Gestational exposure to bisphenol A induces region-specific changes in brain metabolomic fingerprints in sheep.

Fetal brain development depends on maternofetal thyroid function. In rodents and sheep, perinatal BPA exposure is associated with maternal and/or fetal thyroid disruption and alterations in central nervous system development as demonstrated by metabolic modulations in the encephala of mice. We hypothesized that a gestational exposure to a low dose of BPA affects maternofetal thyroid function and fetal brain development in a region-specific manner. Pregnant ewes, a relevant model for human thyroid and brain development, were exposed to BPA (5 µg/kg bw/d, sc).
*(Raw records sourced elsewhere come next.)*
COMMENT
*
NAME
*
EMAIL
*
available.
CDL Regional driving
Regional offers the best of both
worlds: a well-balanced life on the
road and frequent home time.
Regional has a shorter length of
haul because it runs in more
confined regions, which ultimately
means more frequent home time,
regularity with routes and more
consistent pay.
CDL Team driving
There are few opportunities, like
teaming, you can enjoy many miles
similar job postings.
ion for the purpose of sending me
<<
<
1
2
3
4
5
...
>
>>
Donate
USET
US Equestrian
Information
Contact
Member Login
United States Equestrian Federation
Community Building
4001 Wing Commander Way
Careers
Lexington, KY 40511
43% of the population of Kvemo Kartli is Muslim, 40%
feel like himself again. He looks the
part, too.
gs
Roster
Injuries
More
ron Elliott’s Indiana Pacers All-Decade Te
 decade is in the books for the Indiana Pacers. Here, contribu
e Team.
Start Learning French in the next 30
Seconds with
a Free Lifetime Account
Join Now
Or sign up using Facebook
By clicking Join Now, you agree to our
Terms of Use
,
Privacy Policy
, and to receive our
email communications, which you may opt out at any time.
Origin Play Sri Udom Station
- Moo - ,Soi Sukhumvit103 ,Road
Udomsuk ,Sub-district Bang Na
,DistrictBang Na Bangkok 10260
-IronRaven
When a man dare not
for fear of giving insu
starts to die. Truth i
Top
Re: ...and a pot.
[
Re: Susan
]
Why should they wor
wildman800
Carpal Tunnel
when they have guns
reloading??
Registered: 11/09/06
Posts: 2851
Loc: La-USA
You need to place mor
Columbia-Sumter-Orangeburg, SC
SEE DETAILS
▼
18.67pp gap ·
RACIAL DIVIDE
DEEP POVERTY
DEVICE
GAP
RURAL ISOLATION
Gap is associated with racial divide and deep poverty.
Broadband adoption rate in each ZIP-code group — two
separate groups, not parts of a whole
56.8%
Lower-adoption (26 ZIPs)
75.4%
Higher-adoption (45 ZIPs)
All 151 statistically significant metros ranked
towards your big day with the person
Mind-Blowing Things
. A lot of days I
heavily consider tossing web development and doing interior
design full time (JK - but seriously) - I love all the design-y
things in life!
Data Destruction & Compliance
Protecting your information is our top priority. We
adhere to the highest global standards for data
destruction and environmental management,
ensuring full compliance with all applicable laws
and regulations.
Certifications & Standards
The thyroid status of ewes during gestation and term fetuses at delivery was monitored. Fetal brain development was assessed by metabolic fingerprints at birth in 10 areas followed by metabolic network-based analysis. BPA treatment was associated with a significant time-dependent decrease in maternal TT4 serum concentrations. For 8 fetal brain regions, statistical models allowed discriminating BPA-treated from control lambs. Metabolic network computational analysis revealed that prenatal exposure to BPA modulated several metabolic pathways, in particular excitatory and inhibitory amino-acid, cholinergic, energy and lipid homeostasis pathways. These pathways might contribute to BPA-related neurobehavioral and cognitive disorders. Discrimination was particularly clear for the dorsal hippocampus, the cerebellar vermis, the dorsal hypothalamus, the caudate nucleus and the lateral part of the frontal cortex. Compared with previous results in rodents, the use of a larger animal model allowed to examine specific brain areas, and generate evidence of the distinct region-specific effects of fetal BPA exposure on the brain metabolome. These modifications occur concomitantly to subtle maternal thyroid function alteration. The functional link between such moderate thyroid changes and fetal brain metabolomic fingerprints remains to be determined as well as the potential implication of other modes of action triggered by BPA such as estrogenic ones. Our results pave the ways for new scientific strategies aiming at linking environmental endocrine disruption and altered neurodevelopment.